The petition will be presented to the High Court, or alternatively to the District Registry of the High Court serving the area of the company's trading or registered address. If the paid up or credited share capital is below £120,000, the winding up petition can be presented in a relevant County Court that deals in such matters covering the same area.
The Court will then establish that the creditor has taken reasonable steps to collect any sum due, and may also check that a previous Count Court judgment has been made in the creditor's favour and that the debt is still unpaid. Prior to presenting the petition to court, the creditor should also have served a Statutory Demand with proof of service, with the debt still unpaid 21 days after that.
What happens next?
Apart from settling the amount owed in full, a payment arrangement could be agreed between the company and the creditor, or the company could claim a business dispute and request that the court do not order the proceedings of the case to be published in the London Gazette.

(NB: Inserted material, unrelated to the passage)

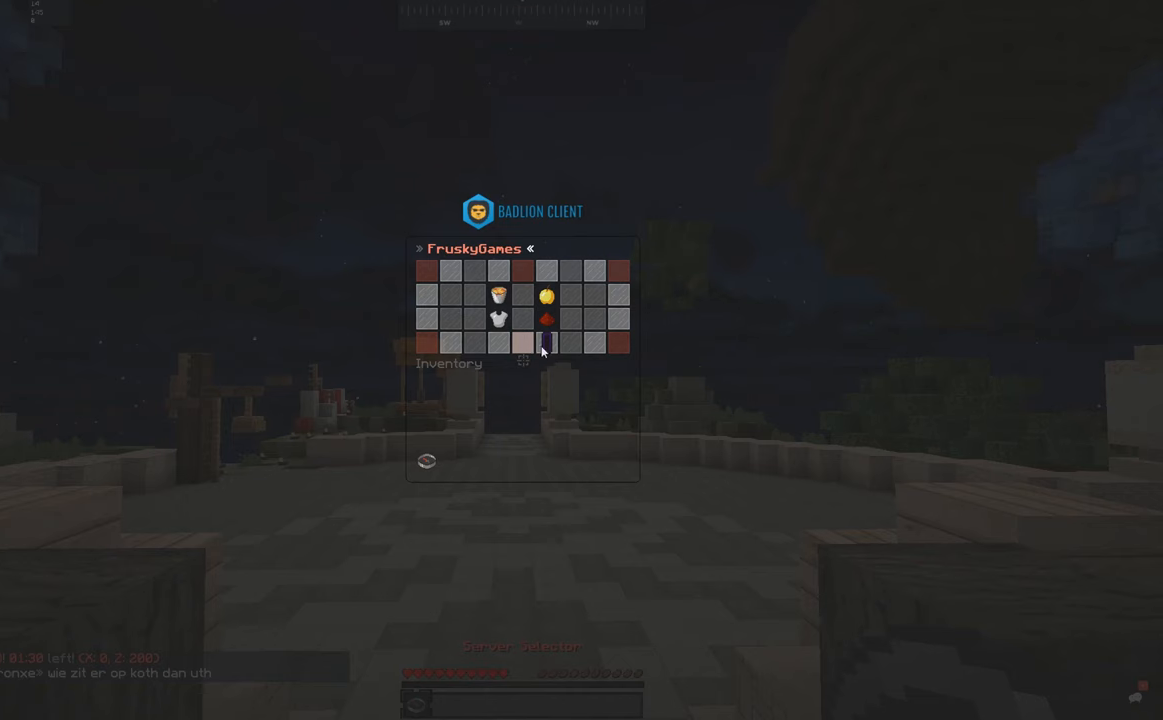
Gameplay with keyboard and mouse; each line is a JSON object with the keys and mouse buttons held at the frame after it. "events" lists presses ("down") and releases ("up") of "a", "d", "s", "space", "w", "mouse_left" and "mouse_right" between this image and that frame as [ms after this image, input, new state], when the widget could be followed in between. "mouse_left", "mouse_right" = the "left", "right" buttons of the "mouse" list. No other keys are recorded. Fast repeated clicks can show as one long hold. Mouse movement is not recorded.
{"keys": [], "mouse": [], "events": []}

A failure on the company's part to take any of these three possible actions will result in the winding up petition being advertized in the London Gazette.
What happens if the company does not pay the debt?
The liquidator will then put all of the assets of the company up for sale, and the proceedings will be used to pay the creditors according to a hierarchy beginning with the liquidator's fees, then secured creditors and so on until the unsecured credits come last along with shareholders owed money. The directors will also be investigated, and if any illegal actions have been taken by them, then they may be struck of off and barred from holding any director's posts, including current ones, for a specified period of time.
Are the Directors Liable?
Ultimately the company will cease to exist and all assets distributed amongst creditors. The shares are suspended from trading and the company is valued at the current share price. However, shareholders take their place alongside unsecured creditors in the payout priority list and can frequently write their shares off as a capital loss.
The directors and shareholders can purchase the company after liquidation, providing more money for creditors, and become what is known as a 'Phoenix'. This is not illegal as long as all parties involved have acted with propriety and within the law. The creation of a Phoenix is fairly common in cases of liquidation.
However, the answer to the question 'What is a winding up petition?" is that it is the initial petition made to the High or County Court for the 'winding up' or liquidation of a company by its creditors, or individual creditor owed at less £750. The rest is negotiation or liquidation.